There are a number of generalisations of this transference technique. In a paper of Green and myself, we extended the above theorem to progressions of longer length (thus transferring Szemerédi’s theorem to the primes). In a series of papers (culminating in a paper to appear shortly) of Green, myself, and also Ziegler, related methods are also used to obtain an asymptotic for the number of solutions in the primes to any system of linear equations of bounded complexity.
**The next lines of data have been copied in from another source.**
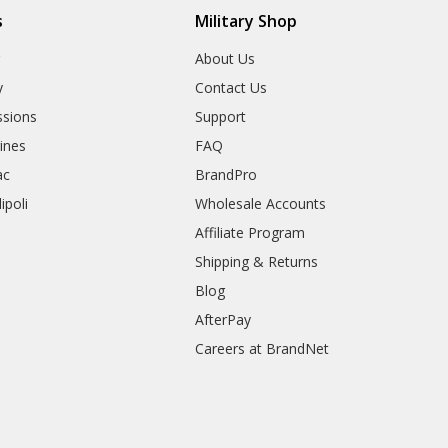
s
Military Shop
r
About Us
y
Contact Us
sions
Support
rines
FAQ
ac
BrandPro
ipoli
Wholesale Accounts
Affiliate Program
Shipping & Returns
Blog
AfterPay
Careers at BrandNet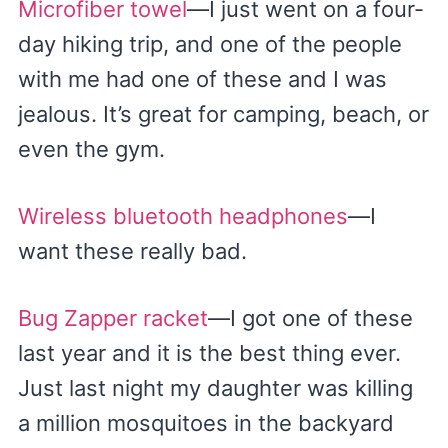
Microfiber towel
—I just went on a four-
day hiking trip, and one of the people
with me had one of these and I was
jealous. It’s great for camping, beach, or
even the gym.
Wireless bluetooth headphones
—I
want these really bad.
Bug Zapper racket
—I got one of these
last year and it is the best thing ever.
Just last night my daughter was killing
a million mosquitoes in the backyard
This latter result uses the full power of higher order Fourier analysis, in particular relying heavily on the inverse conjecture for the Gowers norms; in contrast, Roth’s theorem and Szemerédi’s theorem in the primes are “softer” results that do not need this conjecture.
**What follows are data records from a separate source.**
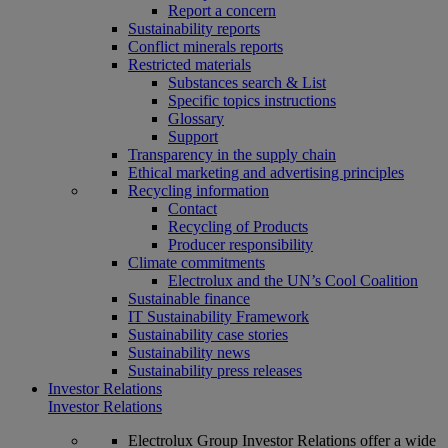
Report a concern
Sustainability reports
Conflict minerals reports
Restricted materials
Substances search & List
Specific topics instructions
Glossary
Support
Transparency in the supply chain
Ethical marketing and advertising principles
Recycling information
Contact
Recycling of Products
Producer responsibility
Climate commitments
Electrolux and the UN’s Cool Coalition
Sustainable finance
IT Sustainability Framework
Sustainability case stories
Sustainability news
Sustainability press releases
Investor Relations
Investor Relations
Electrolux Group Investor Relations offer a wide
To transfer results from the integers to the primes, there are three basic steps:

• A general transference principle, that transfers certain types of additive combinatorial results from dense subsets of the integers to dense subsets of a suitably “pseudorandom set” of integers (or more precisely, to the integers weighted by a suitably “pseudorandom measure”);
• An application of sieve theory to show that the primes (or more precisely, an affine modification of the primes) lie inside a suitably pseudorandom set of integers (or more precisely, have significant mass with respect to a suitably pseudorandom measure).
• If one is seeking asymptotics for patterns in the primes, and not simply lower bounds, one also needs to control correlations between the primes (or proxies for the primes, such as the Möbius function) with various objects that arise from higher order Fourier analysis, such as nilsequences.
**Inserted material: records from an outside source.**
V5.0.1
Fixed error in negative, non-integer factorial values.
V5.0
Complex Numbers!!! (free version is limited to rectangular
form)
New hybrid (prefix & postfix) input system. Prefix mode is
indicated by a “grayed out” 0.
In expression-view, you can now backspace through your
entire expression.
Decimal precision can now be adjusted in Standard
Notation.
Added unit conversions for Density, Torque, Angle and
The former step can be accomplished in a number of ways. For progressions of length three (and more generally, for controlling linear patterns of complexity at most one), transference can be accomplished by Fourier-analytic methods. For more complicated patterns, one can use techniques inspired by ergodic theory; more recently, simplified and more efficient methods based on duality (the Hahn-Banach theorem) have also been used. No number theory is used in this step. (In the case of transference to genuinely random sets, rather than pseudorandom sets, similar ideas appeared earlier in the graph theory setting, see this paper of Kohayakawa, Luczak, and Rodl.

The second step is accomplished by fairly standard sieve theory methods (e.g. the Selberg sieve, or the slight variants of this sieve used by Goldston and Yildirim). Remarkably, very little of the formidable apparatus of modern analytic number theory is needed for this step; for instance, the only fact about the Riemann zeta function that is truly needed is that it has a simple pole at ${s=1}$, and no knowledge of L-functions is needed.

The third step does draw more significantly on analytic number theory techniques and results (most notably, the method of Vinogradov to compute oscillatory sums over the primes, and also the Siegel-Walfisz theorem that gives a good error term on the prime number theorem in arithemtic progressions). As these techniques are somewhat orthogonal to the main topic of this course, we shall only touch briefly on this aspect of the transference strategy.